Rispondeva con controricorso la Casa di cura Cristo Re s.p.a..

Il consigliere relatore ha depositato relazione ex art. 380 bis c.p.c., che è stata comunicata al Procuratore generale ed è stata notificata ai difensori costituiti.

Preliminarmente deve rilevarsi che la società controricorrente ha intestato il suo atto difensivo quale “controricorso … con ricorso incidentale”. Nella realtà l’atto in questione non reca alcuna richiesta di carattere impugnatorio, limitandosi esclusivamente a dedurre l’inammissibilità del ricorso di controparte ed a richiederne il rigetto. La predetta qualificazione data all’atto difensivo, pertanto, deve essere considerata una mera improprietà.

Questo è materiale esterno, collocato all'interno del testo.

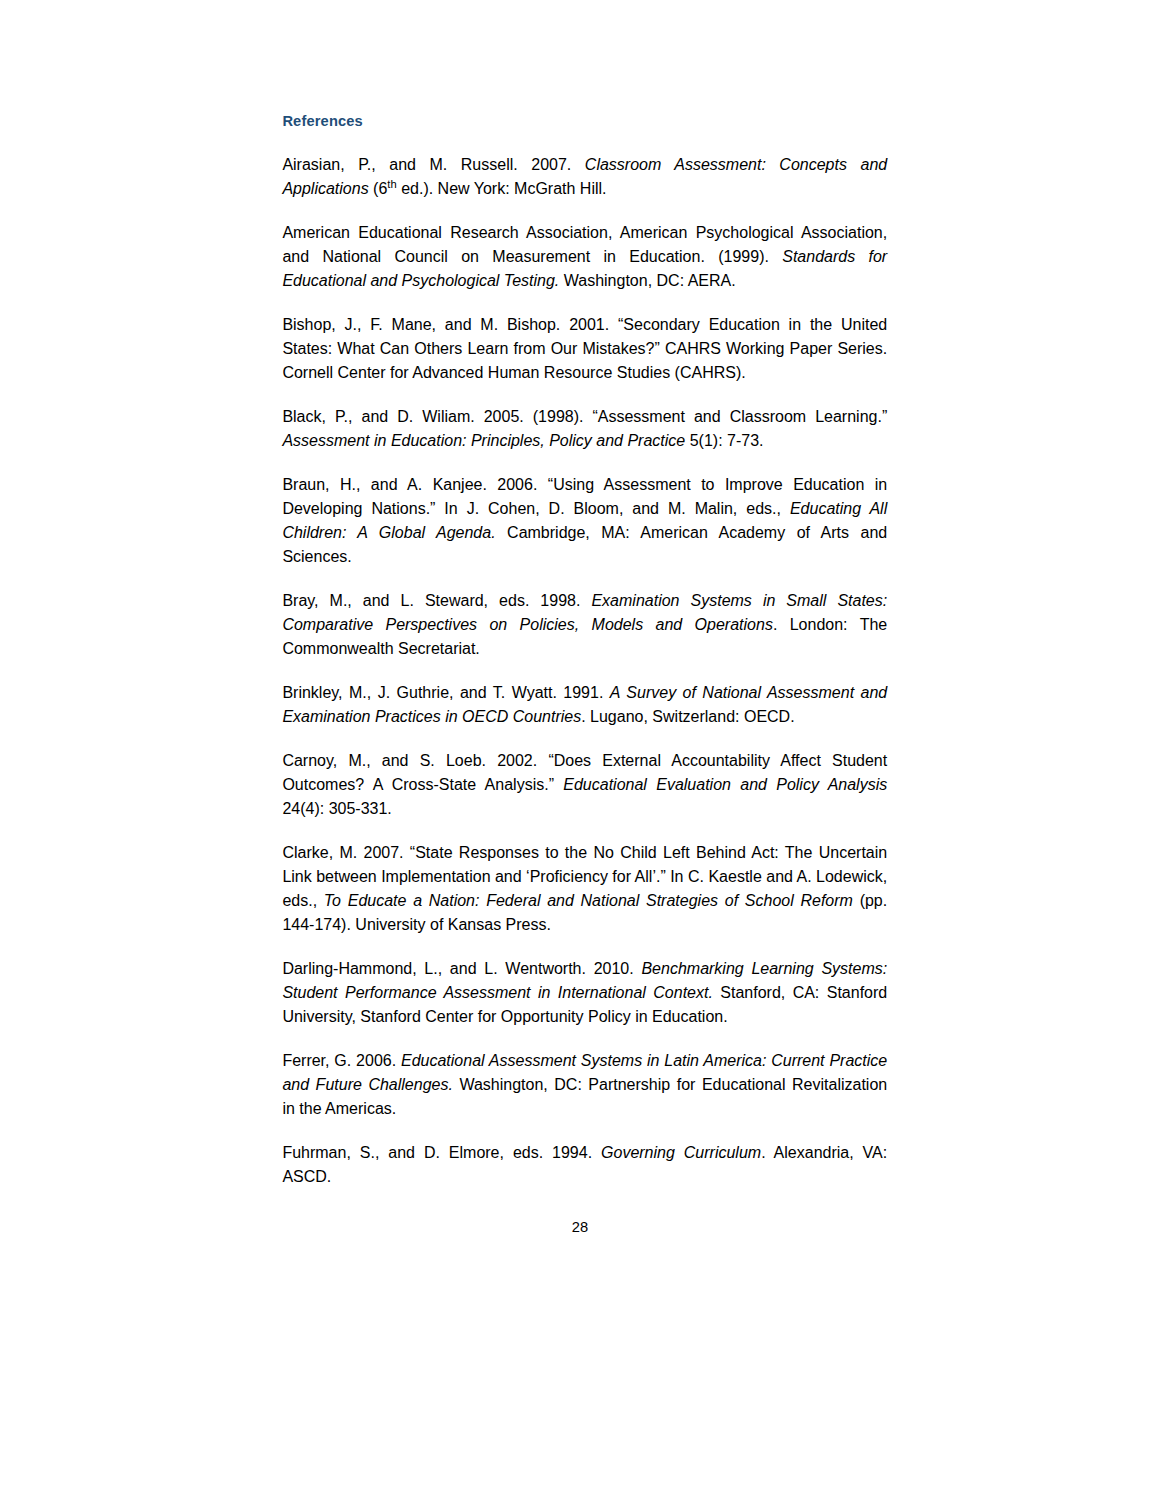References
Airasian, P., and M. Russell. 2007. Classroom Assessment: Concepts and Applications (6th ed.). New York: McGrath Hill.
American Educational Research Association, American Psychological Association, and National Council on Measurement in Education. (1999). Standards for Educational and Psychological Testing. Washington, DC: AERA.
Bishop, J., F. Mane, and M. Bishop. 2001. “Secondary Education in the United States: What Can Others Learn from Our Mistakes?” CAHRS Working Paper Series. Cornell Center for Advanced Human Resource Studies (CAHRS).
Black, P., and D. Wiliam. 2005. (1998). “Assessment and Classroom Learning.” Assessment in Education: Principles, Policy and Practice 5(1): 7-73.
Braun, H., and A. Kanjee. 2006. “Using Assessment to Improve Education in Developing Nations.” In J. Cohen, D. Bloom, and M. Malin, eds., Educating All Children: A Global Agenda. Cambridge, MA: American Academy of Arts and Sciences.
Bray, M., and L. Steward, eds. 1998. Examination Systems in Small States: Comparative Perspectives on Policies, Models and Operations. London: The Commonwealth Secretariat.
Brinkley, M., J. Guthrie, and T. Wyatt. 1991. A Survey of National Assessment and Examination Practices in OECD Countries. Lugano, Switzerland: OECD.
Carnoy, M., and S. Loeb. 2002. “Does External Accountability Affect Student Outcomes? A Cross-State Analysis.” Educational Evaluation and Policy Analysis 24(4): 305-331.
Clarke, M. 2007. “State Responses to the No Child Left Behind Act: The Uncertain Link between Implementation and ‘Proficiency for All’.” In C. Kaestle and A. Lodewick, eds., To Educate a Nation: Federal and National Strategies of School Reform (pp. 144-174). University of Kansas Press.
Darling-Hammond, L., and L. Wentworth. 2010. Benchmarking Learning Systems: Student Performance Assessment in International Context. Stanford, CA: Stanford University, Stanford Center for Opportunity Policy in Education.
Ferrer, G. 2006. Educational Assessment Systems in Latin America: Current Practice and Future Challenges. Washington, DC: Partnership for Educational Revitalization in the Americas.
Fuhrman, S., and D. Elmore, eds. 1994. Governing Curriculum. Alexandria, VA: ASCD.
28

Tanto premesso, va rilevata l’infondatezza del ricorso.

Il ricorso nel suo complesso non coglie il decisum del giudice di merito in quanto non contesta validamente la affermazione che la domanda era già coperta dal precedente giudicato; non precisa quale fosse la domanda originariamente proposta e non pone la stessa a confronto con quella proposta nel secondo giudizio, non fornendo quindi supporto alla contestazione.

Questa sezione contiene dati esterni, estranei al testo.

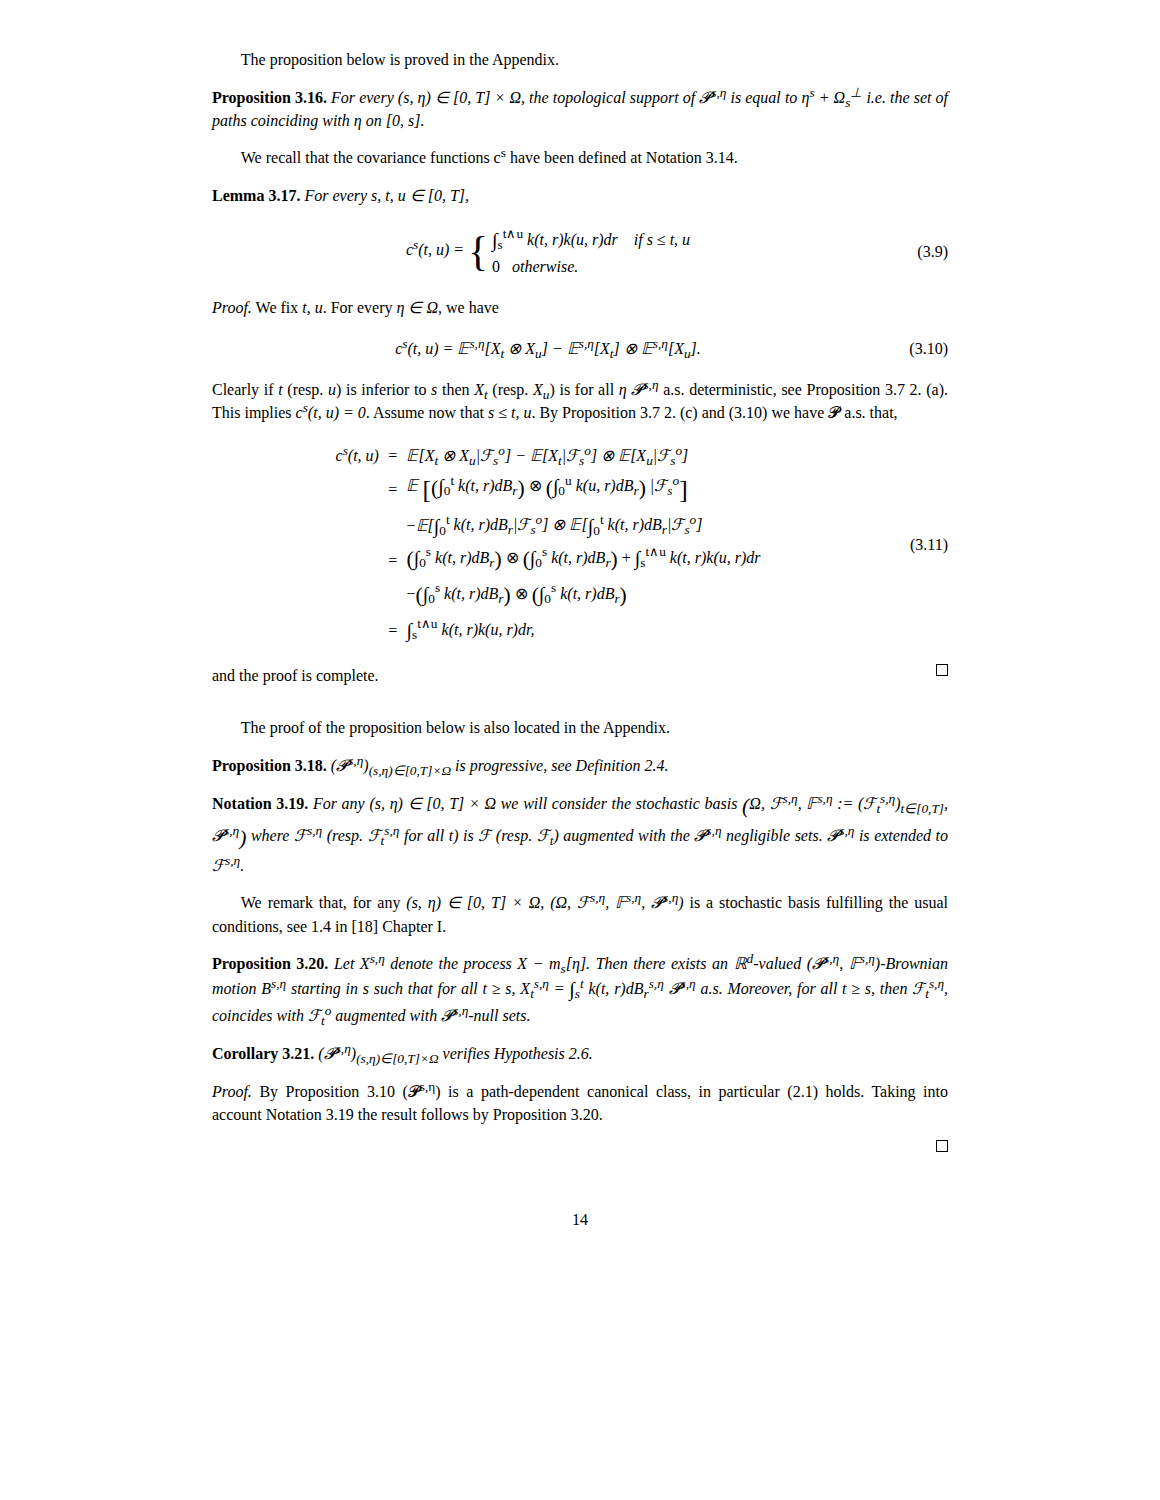The proposition below is proved in the Appendix.
Proposition 3.16. For every (s, η) ∈ [0, T] × Ω, the topological support of 𝓟s,η is equal to ηs + Ωs⊥ i.e. the set of paths coinciding with η on [0, s].
We recall that the covariance functions cs have been defined at Notation 3.14.
Lemma 3.17. For every s, t, u ∈ [0, T],
cs(t, u) = {
∫st∧u k(t, r)k(u, r)dr if s ≤ t, u
0 otherwise.
(3.9)
Proof. We fix t, u. For every η ∈ Ω, we have
cs(t, u) = 𝔼s,η[Xt ⊗ Xu] − 𝔼s,η[Xt] ⊗ 𝔼s,η[Xu].
(3.10)
Clearly if t (resp. u) is inferior to s then Xt (resp. Xu) is for all η 𝓟s,η a.s. deterministic, see Proposition 3.7 2. (a). This implies cs(t, u) = 0. Assume now that s ≤ t, u. By Proposition 3.7 2. (c) and (3.10) we have 𝓟 a.s. that,
| c s (t, u) | = | 𝔼[X t ⊗ X u /ℱ s o ] − 𝔼[X t /ℱ s o ] ⊗ 𝔼[X u /ℱ s o ] |
| | = | 𝔼 [ ( ∫ 0 t k(t, r)dB r ) ⊗ ( ∫ 0 u k(u, r)dB r ) /ℱ s o ] |
| | | − 𝔼[ ∫ 0 t k(t, r)dB r /ℱ s o ] ⊗ 𝔼[ ∫ 0 t k(t, r)dB r /ℱ s o ] |
| | = | ( ∫ 0 s k(t, r)dB r ) ⊗ ( ∫ 0 s k(t, r)dB r ) + ∫ s t∧u k(t, r)k(u, r)dr |
| | | − ( ∫ 0 s k(t, r)dB r ) ⊗ ( ∫ 0 s k(t, r)dB r ) |
| | = | ∫ s t∧u k(t, r)k(u, r)dr, |
(3.11)
and the proof is complete.
The proof of the proposition below is also located in the Appendix.
Proposition 3.18. (𝓟s,η)(s,η)∈[0,T]×Ω is progressive, see Definition 2.4.
Notation 3.19. For any (s, η) ∈ [0, T] × Ω we will consider the stochastic basis (Ω, ℱs,η, 𝔽s,η := (ℱts,η)t∈[0,T], 𝓟s,η) where ℱs,η (resp. ℱts,η for all t) is ℱ (resp. ℱt) augmented with the 𝓟s,η negligible sets. 𝓟s,η is extended to ℱs,η.
We remark that, for any (s, η) ∈ [0, T] × Ω, (Ω, ℱs,η, 𝔽s,η, 𝓟s,η) is a stochastic basis fulfilling the usual conditions, see 1.4 in [18] Chapter I.
Proposition 3.20. Let Xs,η denote the process X − ms[η]. Then there exists an ℝd-valued (𝓟s,η, 𝔽s,η)-Brownian motion Bs,η starting in s such that for all t ≥ s, Xts,η = ∫st k(t, r)dBrs,η 𝓟s,η a.s. Moreover, for all t ≥ s, then ℱts,η, coincides with ℱto augmented with 𝓟s,η-null sets.
Corollary 3.21. (𝓟s,η)(s,η)∈[0,T]×Ω verifies Hypothesis 2.6.
Proof. By Proposition 3.10 (𝓟s,η) is a path-dependent canonical class, in particular (2.1) holds. Taking into account Notation 3.19 the result follows by Proposition 3.20.
14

Soprattutto nel secondo motivo non è svolta una discussione di diritto circa la pretesa erroneità dell’affermazione della non riproponibilità della domanda e gli effetti del giudicato.

Analogamente, quanto al primo motivo, l’impugnazione rivolge alla parte (invero del tutto marginale) della sentenza che affronta il merito della questione, una contestazione eccentrica, in quanto discute l’aspetto della corretta applicazione della L. n. 482 del 1968, senza contestare l’assunto di fondo adottato dal giudice, e cioè che una prova esauriente circa le circostanze di fatto non è fornita.

Il ricorso è, dunque, infondato e deve essere rigettato.

Le spese del giudizio di legittimità, come liquidate in dispositivo, seguono la soccombenza.

P.Q.M.

La Corte rigetta il ricorso e condanna il ricorrente al pagamento, in favore della resistente, delle spese del presente giudizio, liquidate in Euro 30,00 per esborsi ed in Euro 2.000,00 (duemila) per onorari, oltre spese generali, Iva e Cpa.

Così deciso in Roma, il 5 febbraio 2010.